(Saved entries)
========
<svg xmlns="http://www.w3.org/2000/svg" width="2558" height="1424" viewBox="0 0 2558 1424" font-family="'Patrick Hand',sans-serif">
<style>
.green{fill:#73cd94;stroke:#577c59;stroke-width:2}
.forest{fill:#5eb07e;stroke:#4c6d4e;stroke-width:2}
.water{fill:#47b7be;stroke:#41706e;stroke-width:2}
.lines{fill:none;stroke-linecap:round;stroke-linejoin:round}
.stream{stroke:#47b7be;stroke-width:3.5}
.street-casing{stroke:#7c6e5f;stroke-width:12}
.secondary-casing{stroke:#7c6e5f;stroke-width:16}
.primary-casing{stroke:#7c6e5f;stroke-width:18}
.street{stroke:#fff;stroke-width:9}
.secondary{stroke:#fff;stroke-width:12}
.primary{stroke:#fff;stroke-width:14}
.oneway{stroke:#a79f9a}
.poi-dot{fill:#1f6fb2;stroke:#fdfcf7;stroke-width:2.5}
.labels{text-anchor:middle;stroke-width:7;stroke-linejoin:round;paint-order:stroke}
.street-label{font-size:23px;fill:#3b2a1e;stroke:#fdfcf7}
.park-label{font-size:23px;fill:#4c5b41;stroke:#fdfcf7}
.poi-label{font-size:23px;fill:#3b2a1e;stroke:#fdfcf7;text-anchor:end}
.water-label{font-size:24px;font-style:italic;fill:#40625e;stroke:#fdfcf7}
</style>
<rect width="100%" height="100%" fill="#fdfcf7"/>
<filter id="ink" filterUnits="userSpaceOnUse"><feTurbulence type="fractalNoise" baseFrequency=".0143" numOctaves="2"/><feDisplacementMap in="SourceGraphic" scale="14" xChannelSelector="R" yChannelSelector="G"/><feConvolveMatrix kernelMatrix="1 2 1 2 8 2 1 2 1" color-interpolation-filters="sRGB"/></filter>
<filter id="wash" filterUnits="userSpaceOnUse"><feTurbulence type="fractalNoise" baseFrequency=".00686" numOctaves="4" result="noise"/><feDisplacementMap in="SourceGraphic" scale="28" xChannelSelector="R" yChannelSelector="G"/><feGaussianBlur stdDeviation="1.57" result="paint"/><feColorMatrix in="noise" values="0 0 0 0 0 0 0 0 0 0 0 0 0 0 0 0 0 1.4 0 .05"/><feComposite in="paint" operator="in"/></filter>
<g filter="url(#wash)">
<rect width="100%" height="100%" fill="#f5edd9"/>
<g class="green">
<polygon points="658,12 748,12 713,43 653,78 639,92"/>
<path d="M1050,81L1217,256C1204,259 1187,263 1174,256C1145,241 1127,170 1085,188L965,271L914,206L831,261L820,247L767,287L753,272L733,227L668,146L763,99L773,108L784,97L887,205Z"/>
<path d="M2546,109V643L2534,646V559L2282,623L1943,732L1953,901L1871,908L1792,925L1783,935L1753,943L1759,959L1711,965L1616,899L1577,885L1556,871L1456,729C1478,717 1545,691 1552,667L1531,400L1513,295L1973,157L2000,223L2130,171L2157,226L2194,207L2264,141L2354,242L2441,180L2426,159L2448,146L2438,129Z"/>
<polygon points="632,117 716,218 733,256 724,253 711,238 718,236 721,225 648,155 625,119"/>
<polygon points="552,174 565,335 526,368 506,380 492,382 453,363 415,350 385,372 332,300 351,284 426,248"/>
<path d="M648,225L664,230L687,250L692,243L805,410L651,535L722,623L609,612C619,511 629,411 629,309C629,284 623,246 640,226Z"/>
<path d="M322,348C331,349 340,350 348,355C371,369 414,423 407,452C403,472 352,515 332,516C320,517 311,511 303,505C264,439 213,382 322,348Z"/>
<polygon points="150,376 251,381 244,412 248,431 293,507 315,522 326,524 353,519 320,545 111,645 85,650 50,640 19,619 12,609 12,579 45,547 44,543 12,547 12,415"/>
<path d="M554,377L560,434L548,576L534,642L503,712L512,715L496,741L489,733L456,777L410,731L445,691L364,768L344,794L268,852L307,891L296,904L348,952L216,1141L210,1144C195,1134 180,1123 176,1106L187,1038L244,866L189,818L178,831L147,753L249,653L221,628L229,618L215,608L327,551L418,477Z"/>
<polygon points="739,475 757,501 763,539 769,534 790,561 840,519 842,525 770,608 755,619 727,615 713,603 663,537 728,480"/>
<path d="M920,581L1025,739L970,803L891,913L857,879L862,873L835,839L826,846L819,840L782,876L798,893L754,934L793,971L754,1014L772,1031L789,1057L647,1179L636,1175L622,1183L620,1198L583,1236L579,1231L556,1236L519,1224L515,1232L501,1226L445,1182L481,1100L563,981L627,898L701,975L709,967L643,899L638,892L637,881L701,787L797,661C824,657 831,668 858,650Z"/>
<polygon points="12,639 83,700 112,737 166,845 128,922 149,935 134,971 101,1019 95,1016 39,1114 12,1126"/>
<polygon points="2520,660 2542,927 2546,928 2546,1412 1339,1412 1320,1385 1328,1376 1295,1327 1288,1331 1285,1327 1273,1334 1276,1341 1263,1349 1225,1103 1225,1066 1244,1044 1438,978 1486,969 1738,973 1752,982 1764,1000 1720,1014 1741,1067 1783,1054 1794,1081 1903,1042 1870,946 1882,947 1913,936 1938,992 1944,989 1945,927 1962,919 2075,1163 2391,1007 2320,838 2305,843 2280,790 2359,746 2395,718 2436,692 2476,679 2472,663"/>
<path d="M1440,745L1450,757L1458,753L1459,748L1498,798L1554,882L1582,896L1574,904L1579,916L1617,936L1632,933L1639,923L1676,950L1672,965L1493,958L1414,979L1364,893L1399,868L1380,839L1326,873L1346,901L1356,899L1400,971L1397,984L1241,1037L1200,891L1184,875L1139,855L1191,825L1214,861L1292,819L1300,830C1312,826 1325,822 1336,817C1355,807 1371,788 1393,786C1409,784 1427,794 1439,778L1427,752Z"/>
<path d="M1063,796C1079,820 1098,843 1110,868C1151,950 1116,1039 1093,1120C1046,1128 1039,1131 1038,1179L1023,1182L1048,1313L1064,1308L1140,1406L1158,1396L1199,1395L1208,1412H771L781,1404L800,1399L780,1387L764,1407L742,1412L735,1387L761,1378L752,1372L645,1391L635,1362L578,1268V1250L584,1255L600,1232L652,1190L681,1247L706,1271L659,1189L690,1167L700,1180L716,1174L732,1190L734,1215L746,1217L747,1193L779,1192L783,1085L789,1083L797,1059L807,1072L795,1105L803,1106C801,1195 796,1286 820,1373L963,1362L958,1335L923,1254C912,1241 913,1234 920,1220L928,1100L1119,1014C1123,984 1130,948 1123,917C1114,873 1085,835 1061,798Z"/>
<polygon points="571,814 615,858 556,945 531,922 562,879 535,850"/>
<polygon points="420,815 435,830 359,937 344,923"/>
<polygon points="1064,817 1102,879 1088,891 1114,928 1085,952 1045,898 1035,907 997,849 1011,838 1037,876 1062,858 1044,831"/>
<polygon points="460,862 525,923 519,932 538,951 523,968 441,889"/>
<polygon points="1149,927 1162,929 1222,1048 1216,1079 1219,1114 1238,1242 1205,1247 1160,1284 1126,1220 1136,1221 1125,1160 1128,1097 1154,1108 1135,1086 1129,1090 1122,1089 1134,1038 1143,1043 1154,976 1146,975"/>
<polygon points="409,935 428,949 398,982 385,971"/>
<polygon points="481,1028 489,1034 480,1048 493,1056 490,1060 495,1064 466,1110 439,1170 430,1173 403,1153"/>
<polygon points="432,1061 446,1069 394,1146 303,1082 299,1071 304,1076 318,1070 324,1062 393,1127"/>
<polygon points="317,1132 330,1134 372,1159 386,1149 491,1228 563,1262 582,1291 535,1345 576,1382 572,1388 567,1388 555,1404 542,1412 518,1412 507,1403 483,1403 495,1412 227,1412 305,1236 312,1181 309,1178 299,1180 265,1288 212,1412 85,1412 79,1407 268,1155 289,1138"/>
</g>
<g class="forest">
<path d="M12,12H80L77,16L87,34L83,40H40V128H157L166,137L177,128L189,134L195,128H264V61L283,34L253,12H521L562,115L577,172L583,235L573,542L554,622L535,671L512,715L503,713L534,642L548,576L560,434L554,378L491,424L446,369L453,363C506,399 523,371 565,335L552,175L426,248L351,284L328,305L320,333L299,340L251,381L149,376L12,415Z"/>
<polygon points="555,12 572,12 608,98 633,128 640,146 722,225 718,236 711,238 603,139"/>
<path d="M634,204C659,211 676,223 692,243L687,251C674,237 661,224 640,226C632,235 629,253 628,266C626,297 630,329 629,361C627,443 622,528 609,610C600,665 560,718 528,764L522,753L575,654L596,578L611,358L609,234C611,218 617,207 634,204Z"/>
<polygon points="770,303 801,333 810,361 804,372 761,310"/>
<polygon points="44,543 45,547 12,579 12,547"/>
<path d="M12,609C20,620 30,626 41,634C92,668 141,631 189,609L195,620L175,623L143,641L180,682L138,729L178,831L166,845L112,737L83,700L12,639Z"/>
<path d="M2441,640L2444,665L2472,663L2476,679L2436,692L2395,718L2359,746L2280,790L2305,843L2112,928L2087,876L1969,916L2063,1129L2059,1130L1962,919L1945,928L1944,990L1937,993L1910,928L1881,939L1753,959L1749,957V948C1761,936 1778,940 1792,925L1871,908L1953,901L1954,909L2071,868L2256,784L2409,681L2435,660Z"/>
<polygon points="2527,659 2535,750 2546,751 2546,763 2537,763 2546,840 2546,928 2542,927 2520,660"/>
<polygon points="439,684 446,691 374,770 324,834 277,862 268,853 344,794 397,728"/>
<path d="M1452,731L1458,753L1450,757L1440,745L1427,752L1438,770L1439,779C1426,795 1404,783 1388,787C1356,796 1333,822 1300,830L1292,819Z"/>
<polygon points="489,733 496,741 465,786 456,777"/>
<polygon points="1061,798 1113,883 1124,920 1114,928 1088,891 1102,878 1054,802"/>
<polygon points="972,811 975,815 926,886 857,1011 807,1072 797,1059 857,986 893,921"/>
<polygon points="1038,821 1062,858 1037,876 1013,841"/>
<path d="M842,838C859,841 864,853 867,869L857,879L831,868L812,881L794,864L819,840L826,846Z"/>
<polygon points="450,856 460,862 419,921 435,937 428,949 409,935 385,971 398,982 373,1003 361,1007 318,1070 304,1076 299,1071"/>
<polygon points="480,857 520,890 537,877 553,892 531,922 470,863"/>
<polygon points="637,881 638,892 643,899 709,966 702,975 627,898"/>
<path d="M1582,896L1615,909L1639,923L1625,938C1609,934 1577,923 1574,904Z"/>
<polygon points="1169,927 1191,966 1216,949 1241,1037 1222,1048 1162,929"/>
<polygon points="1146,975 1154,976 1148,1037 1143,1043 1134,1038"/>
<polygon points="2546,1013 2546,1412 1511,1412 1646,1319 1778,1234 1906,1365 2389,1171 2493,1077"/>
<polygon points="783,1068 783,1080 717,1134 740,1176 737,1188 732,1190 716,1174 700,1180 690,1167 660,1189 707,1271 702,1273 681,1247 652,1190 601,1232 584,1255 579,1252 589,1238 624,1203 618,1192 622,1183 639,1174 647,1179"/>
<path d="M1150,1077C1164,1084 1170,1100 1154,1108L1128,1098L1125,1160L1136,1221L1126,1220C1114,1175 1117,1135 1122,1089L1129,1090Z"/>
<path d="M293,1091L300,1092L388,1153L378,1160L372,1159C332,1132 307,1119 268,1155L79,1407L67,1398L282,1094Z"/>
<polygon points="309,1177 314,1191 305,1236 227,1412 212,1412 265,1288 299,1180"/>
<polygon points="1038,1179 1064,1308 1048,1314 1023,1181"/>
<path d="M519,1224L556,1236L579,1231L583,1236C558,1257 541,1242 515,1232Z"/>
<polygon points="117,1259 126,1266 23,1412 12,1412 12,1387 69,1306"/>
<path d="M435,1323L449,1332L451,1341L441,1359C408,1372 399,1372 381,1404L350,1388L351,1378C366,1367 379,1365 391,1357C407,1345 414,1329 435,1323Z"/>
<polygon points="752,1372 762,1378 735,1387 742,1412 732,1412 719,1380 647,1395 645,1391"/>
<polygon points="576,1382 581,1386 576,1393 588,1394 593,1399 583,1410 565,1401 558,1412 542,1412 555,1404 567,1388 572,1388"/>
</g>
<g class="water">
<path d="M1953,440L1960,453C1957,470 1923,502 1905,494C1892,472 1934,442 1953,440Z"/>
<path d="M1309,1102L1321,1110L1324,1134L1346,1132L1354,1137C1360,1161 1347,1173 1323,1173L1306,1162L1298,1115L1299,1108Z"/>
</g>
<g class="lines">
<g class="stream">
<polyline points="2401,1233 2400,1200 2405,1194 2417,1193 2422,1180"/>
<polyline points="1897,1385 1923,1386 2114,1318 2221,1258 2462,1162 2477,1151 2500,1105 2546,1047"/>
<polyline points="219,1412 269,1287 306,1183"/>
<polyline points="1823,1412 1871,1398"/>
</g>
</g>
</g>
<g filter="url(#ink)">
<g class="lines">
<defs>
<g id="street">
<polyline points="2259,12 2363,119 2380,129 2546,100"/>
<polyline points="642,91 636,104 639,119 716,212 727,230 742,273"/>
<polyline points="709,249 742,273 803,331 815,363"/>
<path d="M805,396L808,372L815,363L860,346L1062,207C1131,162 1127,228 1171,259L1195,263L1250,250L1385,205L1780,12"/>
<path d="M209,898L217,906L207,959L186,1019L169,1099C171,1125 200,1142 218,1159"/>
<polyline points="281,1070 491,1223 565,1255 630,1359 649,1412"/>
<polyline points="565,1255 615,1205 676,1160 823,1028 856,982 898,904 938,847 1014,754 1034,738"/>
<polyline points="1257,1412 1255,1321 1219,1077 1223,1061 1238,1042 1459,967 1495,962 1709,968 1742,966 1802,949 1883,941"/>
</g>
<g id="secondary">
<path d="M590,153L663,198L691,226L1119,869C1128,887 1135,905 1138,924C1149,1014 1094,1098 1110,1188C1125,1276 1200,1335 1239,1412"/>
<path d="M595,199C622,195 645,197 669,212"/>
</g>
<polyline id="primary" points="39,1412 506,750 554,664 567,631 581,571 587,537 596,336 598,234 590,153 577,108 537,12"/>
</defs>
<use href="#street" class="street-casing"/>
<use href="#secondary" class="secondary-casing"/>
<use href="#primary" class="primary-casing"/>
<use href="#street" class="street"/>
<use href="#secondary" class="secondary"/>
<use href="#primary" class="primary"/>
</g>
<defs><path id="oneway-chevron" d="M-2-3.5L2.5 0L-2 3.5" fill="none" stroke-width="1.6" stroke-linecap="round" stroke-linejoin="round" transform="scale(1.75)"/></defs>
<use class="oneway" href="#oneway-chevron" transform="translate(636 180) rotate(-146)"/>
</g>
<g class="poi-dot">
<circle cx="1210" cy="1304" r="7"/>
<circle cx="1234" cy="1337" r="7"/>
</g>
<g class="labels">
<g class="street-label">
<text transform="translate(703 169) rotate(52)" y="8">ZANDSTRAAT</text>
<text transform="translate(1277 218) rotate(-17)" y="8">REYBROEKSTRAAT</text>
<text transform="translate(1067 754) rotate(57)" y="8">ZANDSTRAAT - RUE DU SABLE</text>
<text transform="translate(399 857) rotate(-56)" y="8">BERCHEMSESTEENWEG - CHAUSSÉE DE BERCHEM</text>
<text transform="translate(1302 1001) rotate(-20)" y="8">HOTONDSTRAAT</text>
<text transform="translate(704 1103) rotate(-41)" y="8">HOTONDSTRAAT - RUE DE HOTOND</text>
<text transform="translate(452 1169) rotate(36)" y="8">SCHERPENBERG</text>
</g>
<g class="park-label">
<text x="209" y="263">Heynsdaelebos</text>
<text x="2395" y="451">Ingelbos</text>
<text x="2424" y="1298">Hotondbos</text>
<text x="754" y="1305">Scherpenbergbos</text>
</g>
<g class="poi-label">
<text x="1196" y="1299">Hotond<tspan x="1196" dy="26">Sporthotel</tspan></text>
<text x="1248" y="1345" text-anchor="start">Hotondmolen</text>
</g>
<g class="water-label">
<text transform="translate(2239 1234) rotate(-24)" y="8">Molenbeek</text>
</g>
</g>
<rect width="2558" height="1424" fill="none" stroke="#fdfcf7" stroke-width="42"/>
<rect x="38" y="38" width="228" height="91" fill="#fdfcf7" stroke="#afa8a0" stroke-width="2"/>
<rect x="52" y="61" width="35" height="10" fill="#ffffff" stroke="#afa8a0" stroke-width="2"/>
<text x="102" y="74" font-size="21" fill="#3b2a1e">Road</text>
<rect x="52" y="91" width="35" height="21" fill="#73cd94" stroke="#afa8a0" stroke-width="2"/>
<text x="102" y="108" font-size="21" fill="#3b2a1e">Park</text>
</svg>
========
In the entries above, find each line containing the string "labels" and copy it.

Response below ->
.labels{text-anchor:middle;stroke-width:7;stroke-linejoin:round;paint-order:stroke}
<g class="labels">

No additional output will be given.